A Portland animal rescue is accused of animal neglect, inappropriate and unsanitary housing, and confinement of more than 100 dogs and cats. On Tuesday, Multnomah County District Attorney Mike Schmidt filed charges against Woofin Palooza animal rescue for more than 150 counts of animal neglect.
Tori Head and Samantha Miller are both charged with 157 counts of second degree animal neglect, 13 counts of identity theft and 15 counts of second degree forgery. According to court documents, Woofin Palooza in Northeast Portland, is a training, boarding, rescue and day care for pets.
In August 2020, Multnomah County Animal Services, with the help of the Portland Police Bureau, executed a search warrant at Woofin Palooza after receiving complaints about conditions at the rescue. During the search, officers seized 117 animals.

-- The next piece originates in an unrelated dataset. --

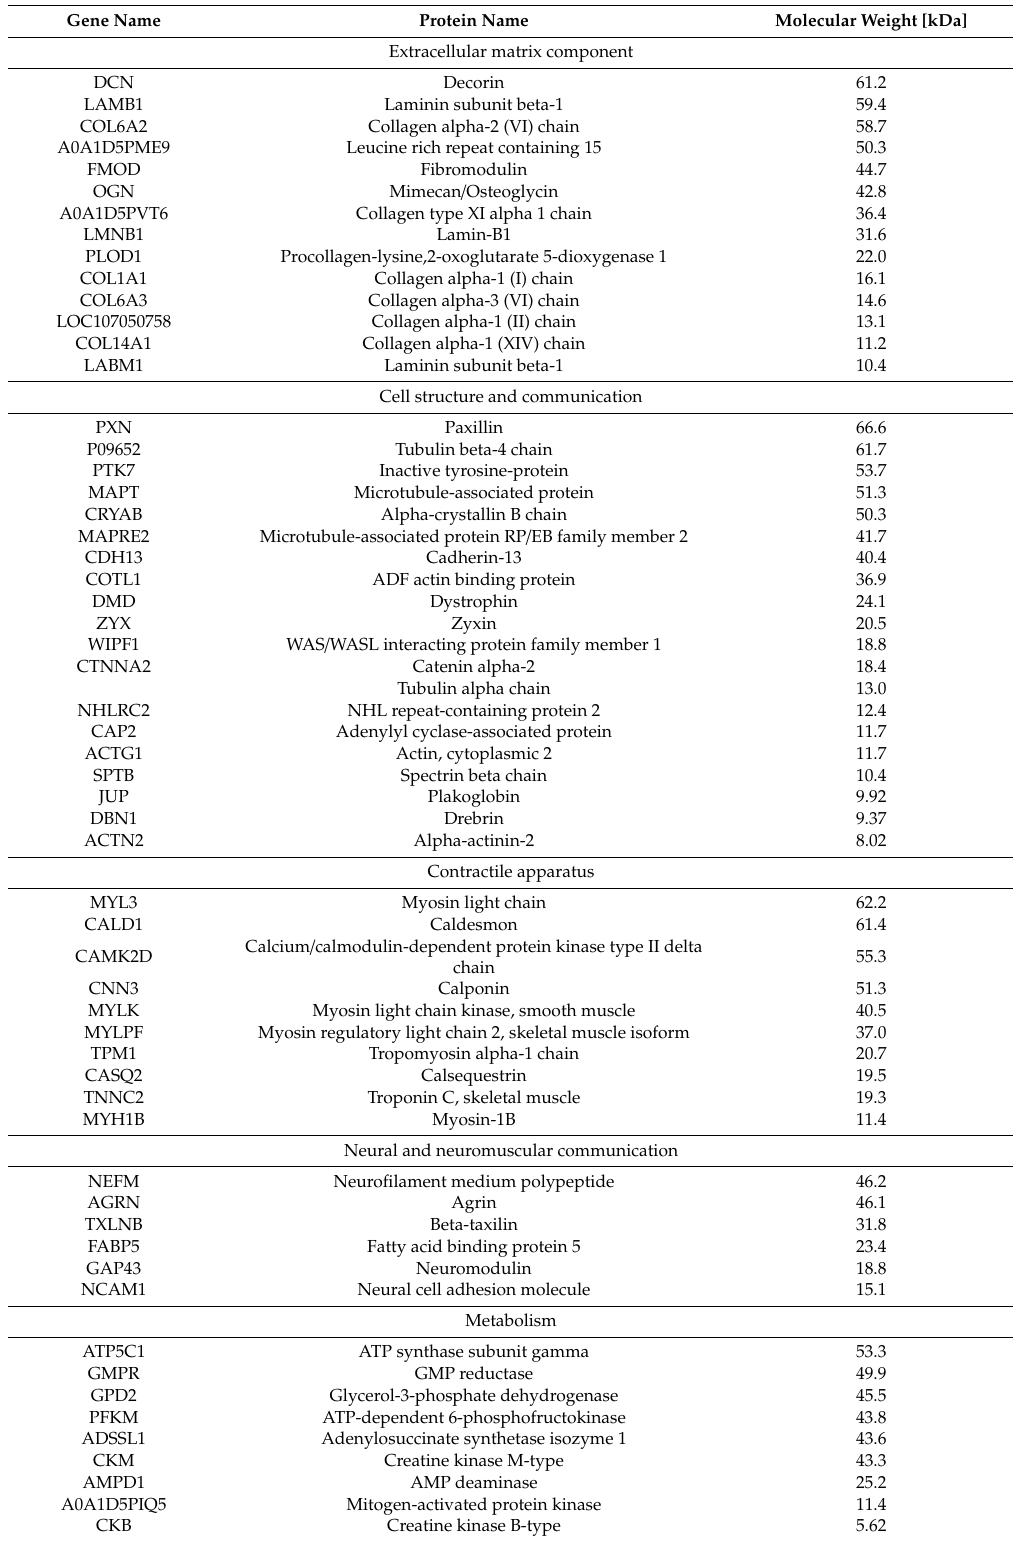
Table 1. Selected top proteins (59) from chicken embryo muscle extract specific for muscle cell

Many of the animals in the custody of Woofin Palooza had contracted illnesses, which in some cases resulted in health complications leading to death, according to court documents.
A veterinarian who accompanied the search warrant team reported:
- Cats were “housed in kennels or spaces that [were] not appropriate in size or number to provide adequate space.”

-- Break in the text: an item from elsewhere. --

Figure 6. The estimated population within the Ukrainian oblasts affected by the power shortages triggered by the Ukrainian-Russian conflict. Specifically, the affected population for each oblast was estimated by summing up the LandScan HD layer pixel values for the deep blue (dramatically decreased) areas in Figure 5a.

- While the dog kennels “allowed for dogs to stand, turn around and lay down,” several “contained too many dogs for the space allotted and no kennels were double sided to allow dogs to eliminate away from their bedding or food.”

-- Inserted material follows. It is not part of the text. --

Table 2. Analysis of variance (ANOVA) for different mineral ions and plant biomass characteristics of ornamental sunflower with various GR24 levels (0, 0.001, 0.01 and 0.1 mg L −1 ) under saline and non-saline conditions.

- Both kittens and puppies were inappropriately kept in “close or direct contact with adult animals of varying ages/sizes.” This risks the spread of multiple infectious diseases and unwanted pregnancies.
- Cats and dogs were “inappropriately housed in the same location leading to stress, increasing the chances of immune system suppression which will contribute to the spread of infectious disease.”
- The facility was “unkempt with feces and urine on the floors of animal enclosures ... and storage of dirty kennels on top of currently occupied kennels.” Occupied and soiled kennels stacked on top of other kennels “allows for urine and feces to run from one kennel into another, which can lead to the spread of pathogens.”
This case is being prosecuted by Multnomah County deputy district attorney Nicole Harris, who is responsible for nearly all of the animal neglect and abuse cases in the county. Benton County animal cruelty deputy district attorney Jacob Kamins, who specializes in the prosecution of animal cruelty cases throughout Oregon, is assisting.